2) Women with thick skin and high glucose are also highly likely to develop diabetes.
-- Insulin level and skin thickness are symptoms to look out for in potential diabetic patients.

Prediction

After identifying the factors which can lead to diabetes, we can now perform prediction analysis using logistic regression to find out who else in our dataset are highly likely to develop diabetes.

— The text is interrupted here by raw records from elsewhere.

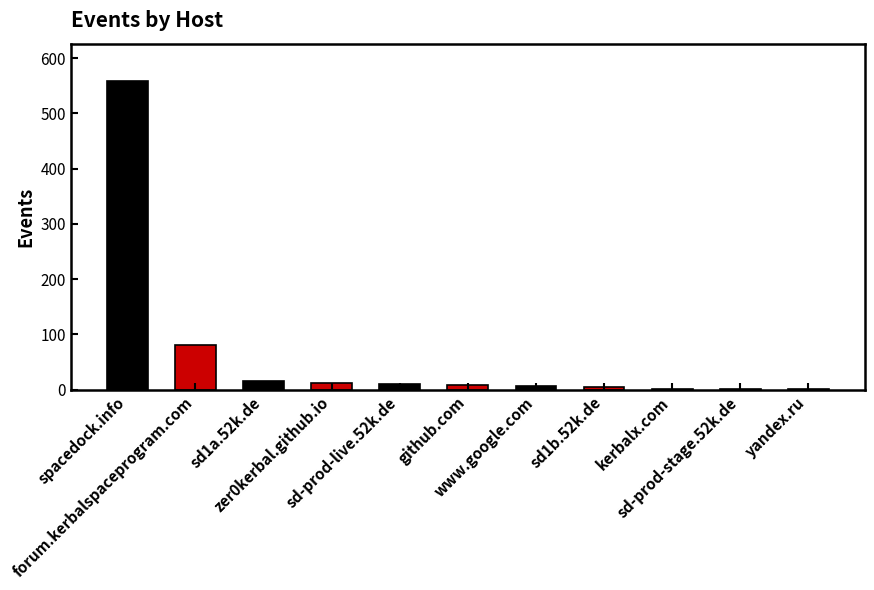

At which category does the chart reach its peak across all series?

spacedock.info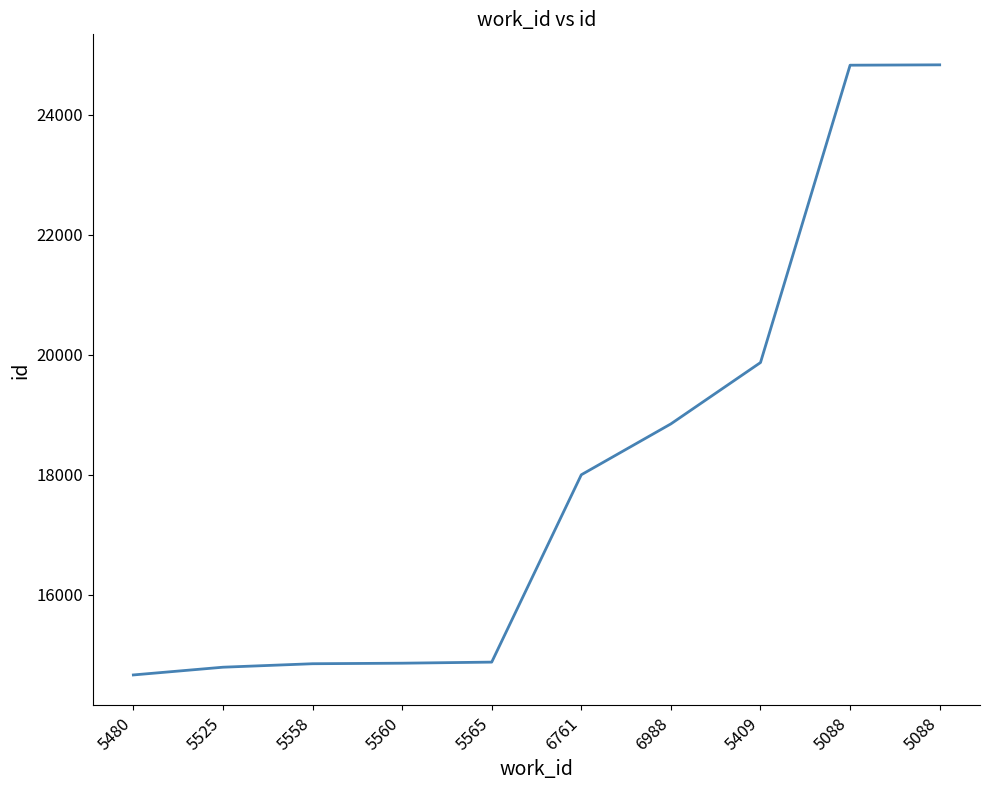

True or false: the data shows 17998 at 6761.

True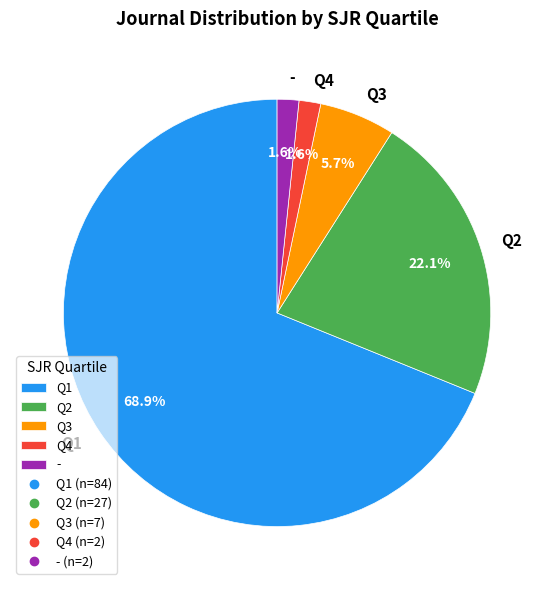

To the nearest percent, what is the average slice percentage?

20%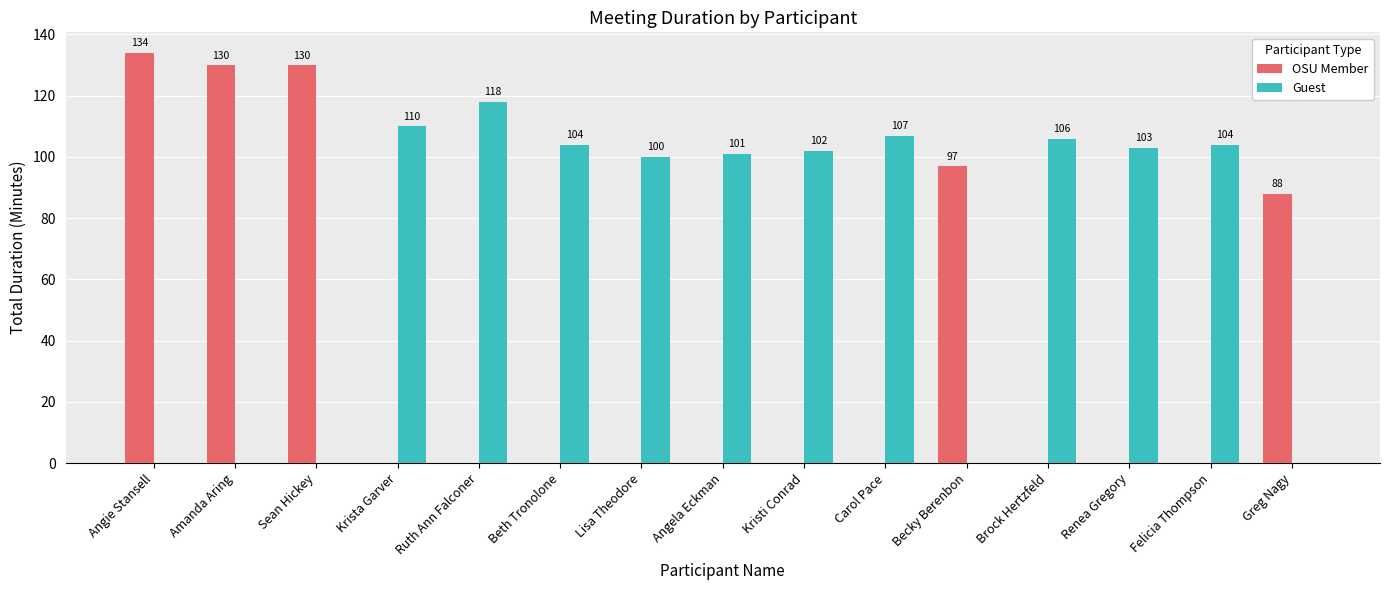

True or false: OSU Member has a value of 146 at Greg Nagy.

False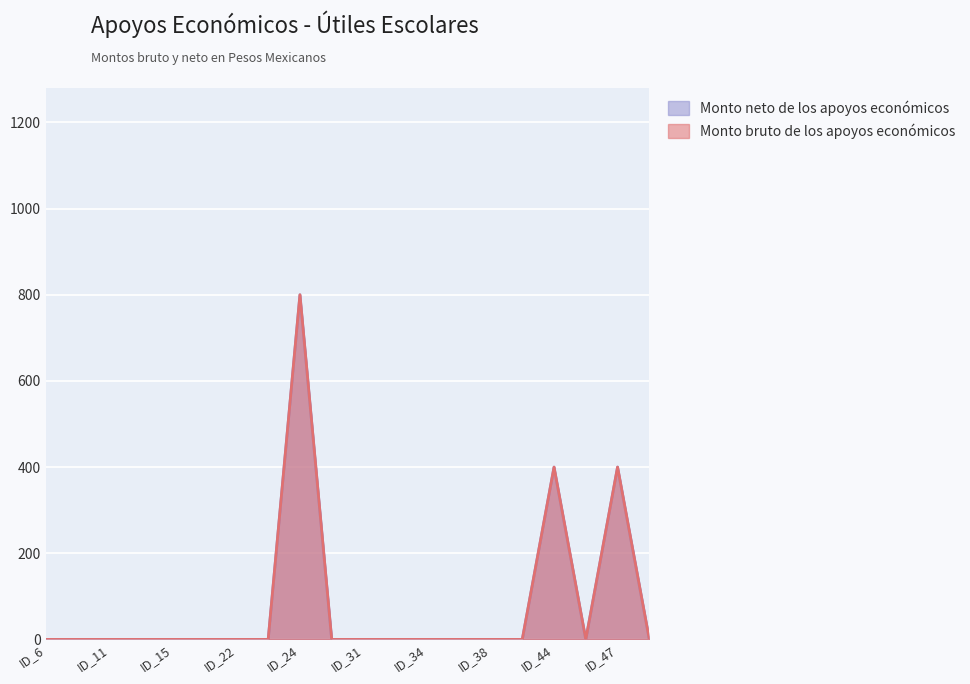

The Monto neto de los apoyos económicos series shows 0 at ID_38. True or false?

True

We will remove the "Outcome" column from our original dataset (akin to initialising our data) and insert predicted answers into a newly created column called "Diabetic" column.
We will also filter out the results to show only list of patients predicted to be diabetic.

In [20]:
predict = pd.read_csv('~/Documents/1_DS_360/4_Porftolio/1_Diabetic/datasets_diabetes_prediction.csv')
X_predict = predict[columns]
predictions = logmodel.predict(X_predict)
predict['Diabetic'] = predictions
predict

is_1=predict['Diabetic']==1
predict_1=predict[is_1]
predict_1
Out[20]:
ID Pregnancies Glucose BloodPressure SkinThickness Insulin BMI DiabetesPedigreeFunction Age Diabetic
0 1 6 148 72 35 0 33.6 0.627 50 1
9 10 8 125 96 0 0 0.0 0.232 54 1
12 13 10 139 80 0 0 27.1 1.441 57 1
21 22 8 99 84 0 0 35.4 0.388 50 1
24 25 11 143 94 33 146 36.6 0.254 51 1
... ... ... ... ... ... ... ... ... ... ...
749 750 6 162 62 0 0 24.3 0.178 50 1
754 755 8 154 78 32 0 32.4 0.443 45 1
759 760 6 190 92 0 0 35.5 0.278 66 1
761 762 9 170 74 31 0 44.0 0.403 43 1
763 764 10 101 76 48 180 32.9 0.171 63 1

121 rows × 10 columns

The table above shows list of patients highly likely to develop diabetes (only a sample of the final results are shown here as the list is too long).